Survey crews faced a number of challenges, including the North Dakota prairie, a weak control network, heavily forested areas throughout Minnesota, few access roadways and challenging weather conditions. Some of the LiDAR control points were limited to foot access due to crops, remote areas, rough terrain and environmentally sensitive areas. At those times, the survey team used RTK GPS with the base stations set on the six-mile control points to establish additional points at three to four mile intervals along the tile edge. After the crews reached the maximum range of their rovers (about six or seven miles), they leapfrogged the base station 10 to 12 miles ahead along the tile edge.

At the end of each day, the crews transferred data to the KL&J Moorhead and Valley City offices for post-processing and quality checks to ensure that fixed solutions were obtained for the measured vectors. The field crews also performed quality control checks on known control points at the beginning and middle of each day.

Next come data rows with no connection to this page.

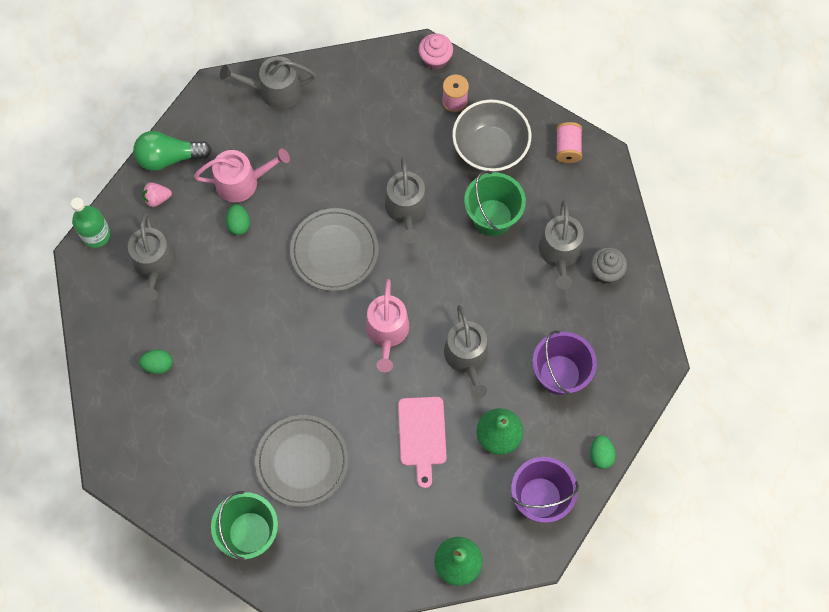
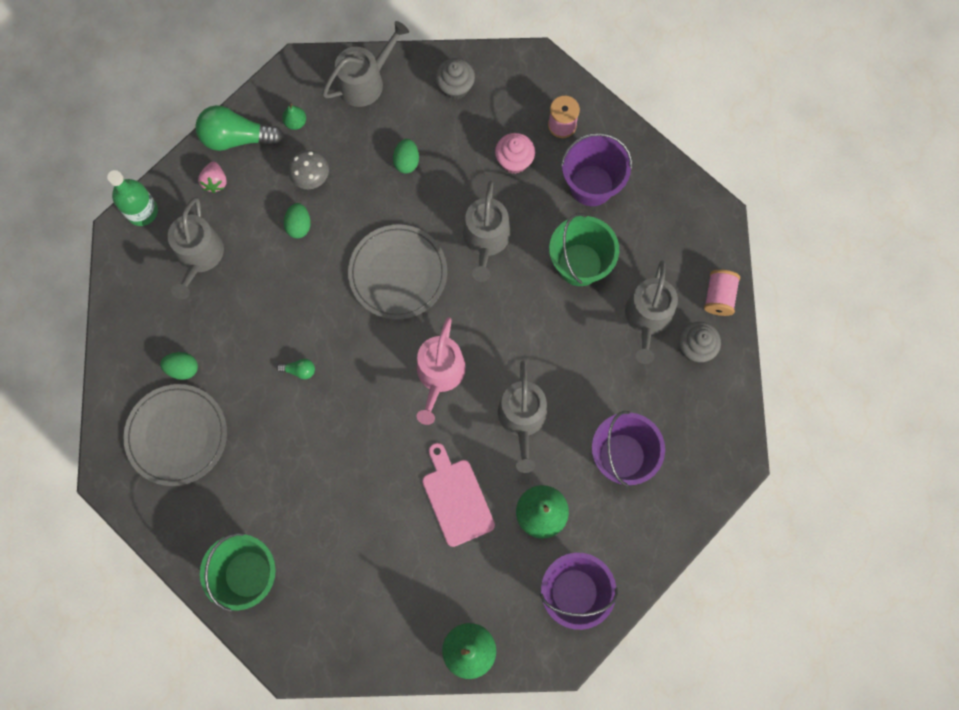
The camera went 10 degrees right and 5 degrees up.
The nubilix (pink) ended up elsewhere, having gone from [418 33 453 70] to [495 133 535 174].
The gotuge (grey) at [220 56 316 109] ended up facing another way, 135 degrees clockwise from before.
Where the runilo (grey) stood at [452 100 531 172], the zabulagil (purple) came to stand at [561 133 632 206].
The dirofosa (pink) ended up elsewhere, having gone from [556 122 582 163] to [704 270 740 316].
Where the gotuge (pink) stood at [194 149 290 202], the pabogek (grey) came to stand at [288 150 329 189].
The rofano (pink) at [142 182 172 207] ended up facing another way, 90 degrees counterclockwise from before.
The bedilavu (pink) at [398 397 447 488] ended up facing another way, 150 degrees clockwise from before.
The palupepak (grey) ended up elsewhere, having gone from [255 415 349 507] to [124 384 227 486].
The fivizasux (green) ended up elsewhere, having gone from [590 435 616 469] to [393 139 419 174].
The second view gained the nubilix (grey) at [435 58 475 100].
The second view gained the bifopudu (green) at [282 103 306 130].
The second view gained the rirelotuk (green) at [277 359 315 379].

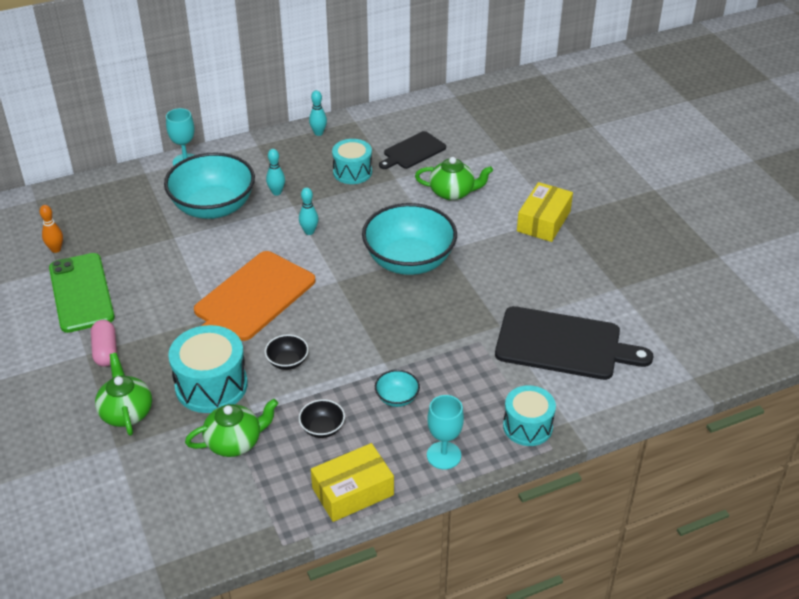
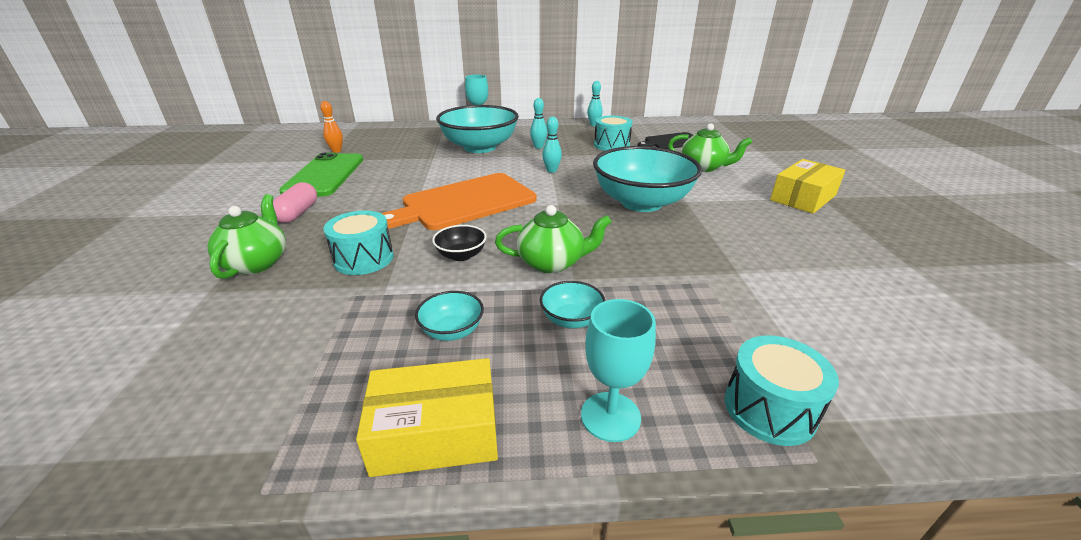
The camera went 20 degrees right and 10 degrees down.
The second view lost the bedilavu (black) at [495 306 653 380].
The size of the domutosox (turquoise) at [168 325 248 413] changed by a factor of 0.67.
The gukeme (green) ended up elsewhere, having gone from [185 399 278 457] to [495 205 612 273].
What was the runilo (black) at [299 399 345 438] turned into the runilo (turquoise) at [415 291 484 341].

This approach allowed both field and office personnel to document the level of accuracy by comparing the observations with known published values. All ground survey data were sent to Fugro Horizons for compilation with the LiDAR acquisition data to complete the first phase of the project.

Ultimately, the Red River Basin Mapping Initiative will require a total of 263 point ground control points. This compares to approximately 60,000 conventional ground control points that would have been needed to control the same project area if conventional photogrammetric mapping techniques had been used. Employing advanced LiDAR and airborne GPS technology minimizes the ground control necessary to map a large project area, thereby reducing the cost of the ground control survey to an affordable level while achieving a strong photogrammetric control and geometric network solution.